What about capital gains tax hikes? Montana’s Democratic Senator Jon Tester labeled Biden’s plan to eliminate the cost-basis step up at death—a non-starter. Democrat Robert Menendez of New Jersey expressed similar reservations. Even the proposal’s smaller pieces—like curtailing capital gains tax deferrals on some real estate sales (1031 exchanges)—are getting pushback. Armies of accountants search for workarounds to each and every provision. One study estimates Americans can avoid 90% of the planned hikes perfectly legally.
Scary hikes are shrinking overseas, too. Initially, Biden wanted a 21% global minimum corporate tax. Immediate opposition forced him down to 15%. The G7 recently agreeing to the latter means diddly. Ditto if the G20, backs that plan as expected in July. The tax to be effective requires near universal support—not just that of most of the world’s richest nations. Longstanding objections from Ireland and other non-G20 tax havens remain. US agreement isn’t even guaranteed for all the above stated reasons. Biden needs democrat unanimity. Note disagreement rages over defining even the revenue subject to tax, potential industry exemptions, and limits on countries compensating firms for taxes paid. This global tax goes nowhere soon, if ever.
The longer talks linger, the less likely big changes become. The 2022 campaign is two blinks and a nose sniffle away. The president’s party almost always loses seats. Democrats in contentious districts will be doubly cautious of supporting controversial legislation with Congressional redistricting in between now and election time. The once-a-decade reapportionment of House seats based on 2020’s census causes 13 states to embark on the contentious process of redrawing district lines. Uncertain of who their future voters are, several dozen representatives will shun extreme legislation to protect their own hides. That births gridlock on steroids.
Markets foresaw all this coming. Their main job: pre-pricing all widely known information and opinions—a key lesson so many investors ignore. Stocks didn’t “ignore” tax hike chatter. Observers ignored stocks which never, ever ignore any headline story. They simply knew Democrats’ tiny margins and internal squabbling would eventually squash or drastically dilute any tax proposal. Now it comes.

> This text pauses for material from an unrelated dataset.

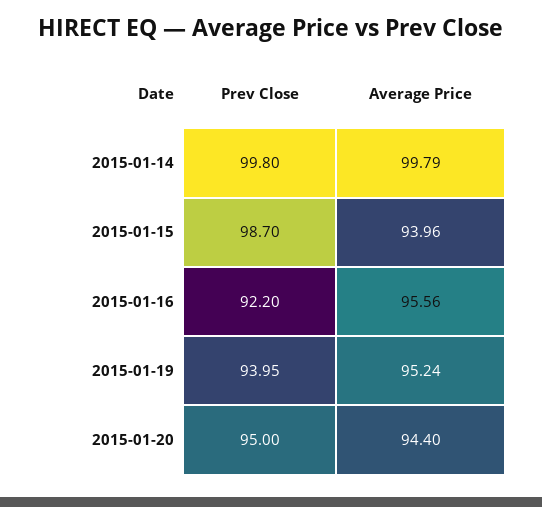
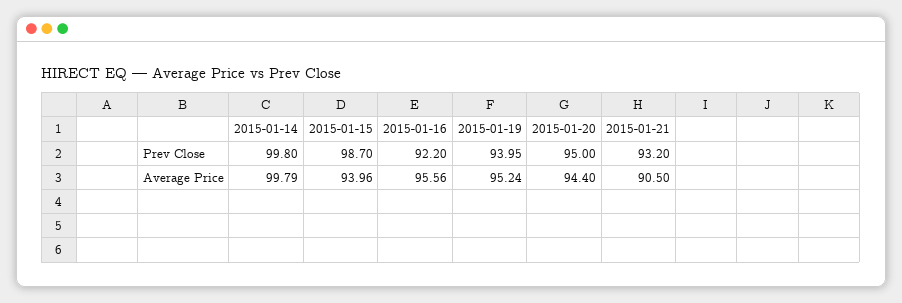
Prev Close, 2015-01-21: none -> 93.2
Average Price, 2015-01-21: none -> 90.5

That is gridlock’s beauty: It decreases uncertainty, allowing businesses to invest and plan without fearing catastrophic changes that could imperil them. As I explained here last October, investors typically paint newly elected Democrats as anti-business, based on promises like Biden’s. When gridlock blocks and, or, dilutes them, relief ensues, buoying stocks. No shock, then, that the S&P 500 averages a whopping 21.8% in newly elected Democrats’ inaugural years. If the past few weeks’ events are any indication, that is playing out perfectly now.